May 14, 2013
It’s standard practice for short sellers to kick dirt on their targets, and Kyle Bass is doing just that by asserting that Japan’s economy is on the verge of a financial crisis. In a talk on May 3, he said that Japan’s demise is imminent. So far, though, Bass has been wrong – and he has his detractors, who are far less certain of Japan’s destiny.
Bass is the founder of Hayman Capital, a Dallas-based hedge fund. He was featured prominently in Michael Lewis’ book, The Big Short, for profiting from investments during the sub-prime crisis, which he accurately predicted. He spoke at the Strategic Investment Conference in Carlsbad, CA, which was sponsored by Altegris Investments and John Mauldin.
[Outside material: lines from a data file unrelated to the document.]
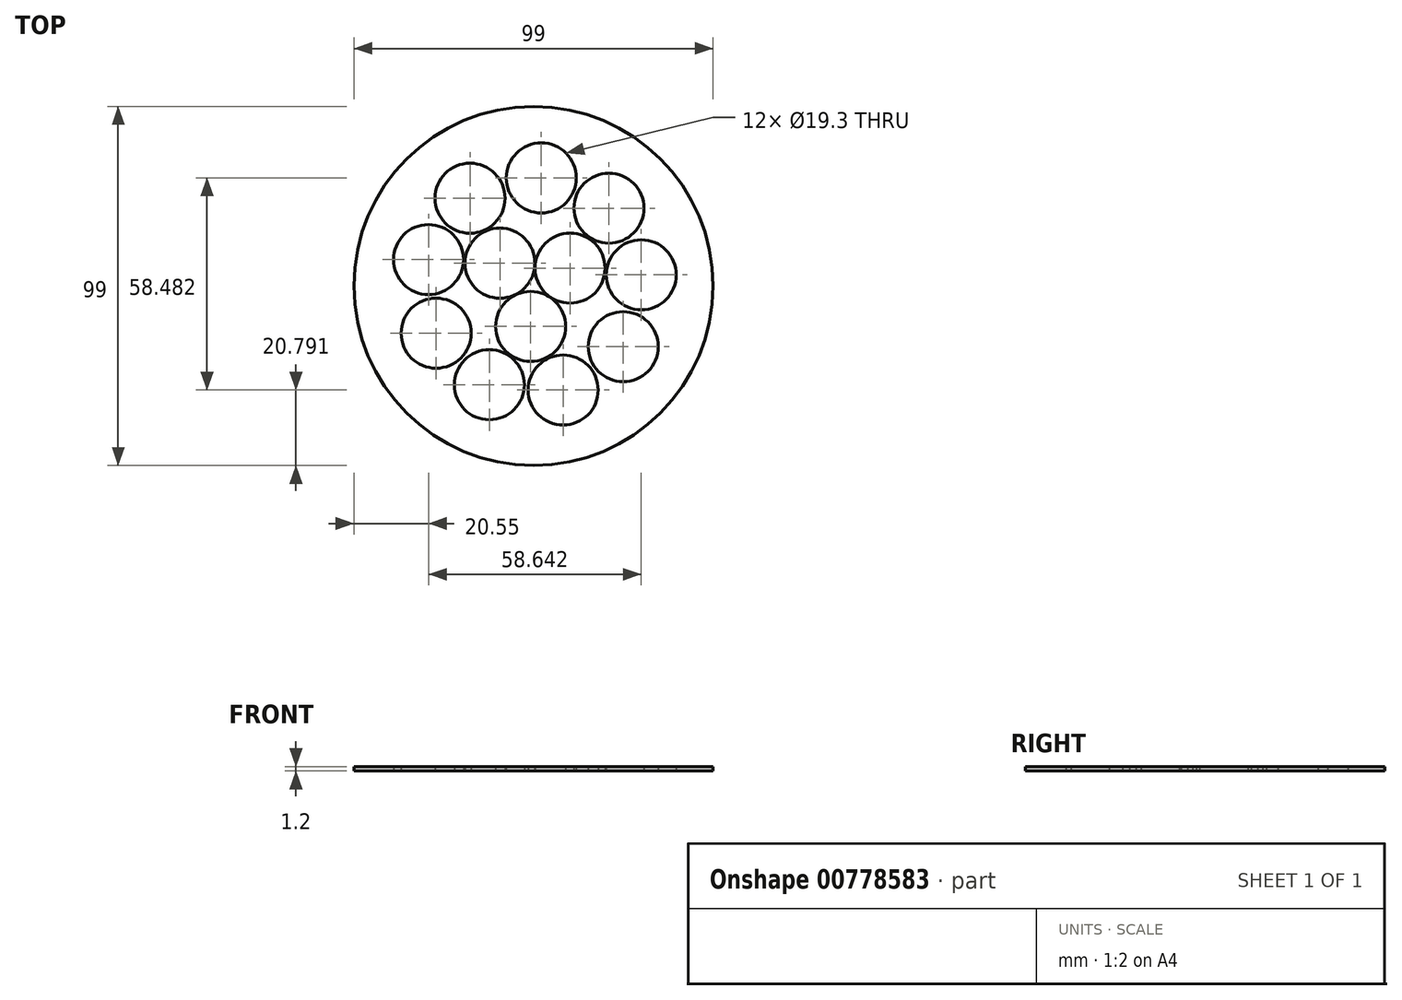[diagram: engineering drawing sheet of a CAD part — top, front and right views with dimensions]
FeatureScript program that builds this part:
annotation { "Feature Type Name" : "Feature", "Feature Type Description" : "" }
export const myFeature = defineFeature(function(context is Context, id is Id, definition is map)
    precondition{}
    {
        {
            var Q0;
            Q0=qCreatedBy(makeId("Top.planeOp"),FACE);
            var sketch = newSketch(context, id + "F0", { "sketchPlane" : qUnion([Q0])});
            skCircle(sketch, "E0", {"center": v(0, 0) * mm, "radius": 39.5 * mm});
            skCircle(sketch, "E1", {"center": v(0, 0) * mm, "radius": 49.5 * mm});
            skCircle(sketch, "E2", {"center": v(2.14, 29.77) * mm, "radius": 9.65 * mm});
            skCircle(sketch, "E3", {"center": v(20.78, 21.43) * mm, "radius": 9.65 * mm});
            skCircle(sketch, "E4", {"center": v(29.7, 3.06) * mm, "radius": 9.65 * mm});
            skCircle(sketch, "E5", {"center": v(24.72, -16.74) * mm, "radius": 9.65 * mm});
            skCircle(sketch, "E6", {"center": v(8.17, -28.7) * mm, "radius": 9.65 * mm});
            skCircle(sketch, "E7", {"center": v(-12.2, -27.25) * mm, "radius": 9.65 * mm});
            skCircle(sketch, "E8", {"center": v(-26.85, -13.03) * mm, "radius": 9.65 * mm});
            skCircle(sketch, "E9", {"center": v(-28.95, 7.28) * mm, "radius": 9.65 * mm});
            skCircle(sketch, "E10", {"center": v(-17.5, 24.18) * mm, "radius": 9.65 * mm});
            skPoint(sketch, "E11", {"position": v(-23.22, 15.73) * mm});
            skPoint(sketch, "E12", {"position": v(25.23, 12.25) * mm});
            skPoint(sketch, "E13", {"position": v(-2, -27.98) * mm});
            skCircle(sketch, "E14", {"center": v(-9.27, 6.28) * mm, "radius": 9.65 * mm});
            skCircle(sketch, "E15", {"center": v(10.08, 4.9) * mm, "radius": 9.65 * mm});
            skCircle(sketch, "E16", {"center": v(-0.8, -11.17) * mm, "radius": 9.65 * mm});
            skSolve(sketch);
        }
        {
            var Q0;
            Q0=makeQuery(id+"F0.imprint","IMPRINT",FACE,{"disambiguationData":[TD([[makeQuery(id+"F0.imprint","IMPRINT",EDGE,{"derivedFrom":sQuery(id+"F0.wireOp",EDGE,"E1")}),1.0]])]});
            var Q1;
            {var subQ0=sQuery(id+"F0.wireOp",EDGE,"E2");Q1=makeQuery(id+"F0.imprint","IMPRINT",FACE,{"disambiguationData":[TD([[makeQuery(id+"F0.imprint","IMPRINT",EDGE,{"derivedFrom":subQ0}),-1.0]])]});}
            extrude(context, id + "F1", {"entities" : qUnion([Q0, Q1]), "depth" : 1.2 * mm, "offsetDistance" : 25 * mm});
        }
    });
Bass reiterated the same points he made in a talk he gave at the University of Virginia in November last year and which he has given on other occasions, including a speech at Jim Grant’s conference a month ago.
Bass’ predictions have not been accurate, at least so far. In his UVA talk, Bass said Japan was “already in checkmate” without policy options and that a crisis would unfold in the next 18 months. Now, six months later, Bass said “the beginning of the end has begun in Japan.” He again stated that it will be 18 months to two years before a full crisis unfolds.
You can read my earlier account of Bass’ UVA talk to understand why he thinks Japan is doomed. Let’s now look at why others – many of whom spoke at the Strategic Investment Conference – think he may be mistaken.
Nouriel Roubini, an economist and professor at NYU, laid out a scenario whereby Japan would avert a crisis. He said that a five-part plan would be necessary:
- Aggressive monetary easing through 2014.
- Fiscal stimulus this year, followed by some austerity in the next two years to stabilize deficit growth.
- An agreement within the next four years to increase wages and boost domestic demand.
- Structural reforms, which he said would be announced in June, to deregulate its economy.
- The Trans-Pacific Partnership, which would boost trade and productivity.
If all five strategies are implemented, Roubini said Japan could benefit from a weakening yen, a rising stock market, an end to deflation and stabilization or modest GDP growth. But if all five are not implemented – for example, if the first two steps are taken (which Roubini said were easy) but the others postponed – then Japan “will eventually have a disaster,” he said.